NOT: İhracat fiyatlarımız 7 yılda sadece %12,6 artarken toplam ihracat nasıl %68,4 arttı diye soracak olursanız hemen cevaplayalım: İhraç ettiğimiz mal miktarı %49,5 arttı. Yani değeri ve kazancı düşük ama miktarı yüksek daha çok mal satarak ihracatımızı artırdık; ya da Prof. Dr. Davut Kavranoğlu’nun 2013 TİM konuşmasında söylediği gibi “Daha çok domates, daha çok hıyar satarak ihracatı artırmanın bir hükmü yoktur.” İşte biz tam da bu yolda daha çok hıyar satarak ihracatı artırdık...İthalat artışımızın
%48,2’si fiyattan gelirken miktar artışı sadece %15,1 oldu. İhracatımızın tam tersi durum yani...
***
Bu büyük aydınlanma sadece dış ticarette değil... Ekonominin tamamında yaşanıyor.
Mesela ‘Eser Siyaseti’
Onca köprüler, yollar, hastaneler yapıldı... Görmüyor musunuz bunları? Ortalıkta 20 yılda yapılan eserler dolaştırılıyor.
Eğer detaya bakarsanız yandınız. Dün verdiğim grafiklere yeniden bakın... Eser siyaseti ile övünenler karşısında siz büyük korkular yaşıyorsunuz demektir.
Nasıl mı? İzah edelim:
İktisat kuralıdır “Her tercih bir vazgeçiştir.” Daha detay verelim: Siz elinizdeki 1000 lira ile yemek yemeyi bırakıp evladınıza lüks bir bot alıyorsunuz. Ama yemeğe para kalmadığı için de aç kalıyorsunuz.
Önce ilk kural: Milletten ne kadar para toplamışsınız? Rahmetli Turgut Özal döneminde Milletin gelirinin %10’luk kısmını devlet alıyordu. Yani bir vatandaş olarak 1000 liranızın 100 lirasını Özal döneminde devlete veriyordunuz. AK Parti bu oranı çok ama çok müthiş artırdı. Artık her 1000 liranızın 420 lirasını devlet alıyor.
Peki Özal aldığı bu 100 liranın kaçını size yatırım olarak geri veriyordu? 80’lerde kamu yatırım oranı %16,0 seviyelerinde. Hatta ilk yarısında u oran %20’lerde seyrediyor.
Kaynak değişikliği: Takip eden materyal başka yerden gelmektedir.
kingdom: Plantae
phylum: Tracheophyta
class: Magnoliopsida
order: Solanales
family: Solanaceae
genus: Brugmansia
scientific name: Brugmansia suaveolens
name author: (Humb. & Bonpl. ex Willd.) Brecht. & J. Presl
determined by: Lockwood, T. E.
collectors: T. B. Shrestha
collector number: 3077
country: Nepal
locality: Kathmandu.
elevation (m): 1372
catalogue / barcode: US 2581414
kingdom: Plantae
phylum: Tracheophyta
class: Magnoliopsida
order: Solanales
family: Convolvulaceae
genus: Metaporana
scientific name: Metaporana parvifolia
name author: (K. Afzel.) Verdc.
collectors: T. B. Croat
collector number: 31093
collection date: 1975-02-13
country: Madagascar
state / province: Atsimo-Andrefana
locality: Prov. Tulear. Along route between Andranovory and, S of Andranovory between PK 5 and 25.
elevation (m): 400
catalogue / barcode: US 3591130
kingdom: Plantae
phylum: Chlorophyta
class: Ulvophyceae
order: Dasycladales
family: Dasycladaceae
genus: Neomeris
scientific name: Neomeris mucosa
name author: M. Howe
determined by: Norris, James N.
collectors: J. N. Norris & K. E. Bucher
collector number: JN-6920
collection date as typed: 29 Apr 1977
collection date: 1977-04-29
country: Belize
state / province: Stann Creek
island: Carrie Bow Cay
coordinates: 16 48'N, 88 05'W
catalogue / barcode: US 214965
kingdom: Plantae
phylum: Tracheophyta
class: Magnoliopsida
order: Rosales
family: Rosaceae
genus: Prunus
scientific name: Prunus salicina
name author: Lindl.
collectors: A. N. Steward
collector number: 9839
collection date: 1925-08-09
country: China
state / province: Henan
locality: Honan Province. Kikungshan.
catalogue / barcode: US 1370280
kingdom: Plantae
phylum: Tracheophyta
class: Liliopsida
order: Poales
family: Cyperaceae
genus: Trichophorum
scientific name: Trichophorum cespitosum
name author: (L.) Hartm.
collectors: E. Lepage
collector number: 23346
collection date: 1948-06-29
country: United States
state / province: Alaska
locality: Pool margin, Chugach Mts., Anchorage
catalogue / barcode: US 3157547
AK Parti dönemi Kamu Yatırım Oranı nedir derseniz hemen cevaplayayım: %10 seviyelerinin altında.
Hatta 2018 sonrası dönem bu oran %8,2.
Özal döneminde gelirinizin %10’undan vazgeçerek %16-20 arası bir yatırım hizmeti alıyordunuz. AK Parti döneminde gerinizin %42’sinden vazgeçerek %8,2 yatırım hizmeti alıyorsunuz. Ve buna da ‘Eser Siyaseti” diyorsunuz.
Eğer sloganlara kanıyor ve rakamlara bakmıyorsanız büyük aydınlanmayı çok rahat yaşabilirsiniz. Ama yok illa detaya ve verilere bakıp analiz edeceğim diyorsanız büyük şok içerisinde öylece mutsuzluk sarmalında hapsolup kalırsınız.
***
Aslında çok basit sorular konulara aydınlık getirebilir: Büyük uçan Türkiye Özal’ın Demirel’in devlet eliyle yaptığı boğaz köprülerini şimdi neden Hazine garantili müteahhitlere 3-4 kat daha pahalıya yaptırıyor?
Güçlüysek neden devlet yapmıyor
Para yoksa bu müteahhitlere nasıl daha fazla para bulunuyor?
Gördüğünüz gibi Büyük Aydınlanma sorularda rakamlarda gizli... Yani onları görmemekte... Rakam-bilgi-analiz gibi bir derdiniz varsa karanlığa hapsolup öylece kalıyorsunuz. Büyük aydınlanmayı da kaçırıyorsunuz.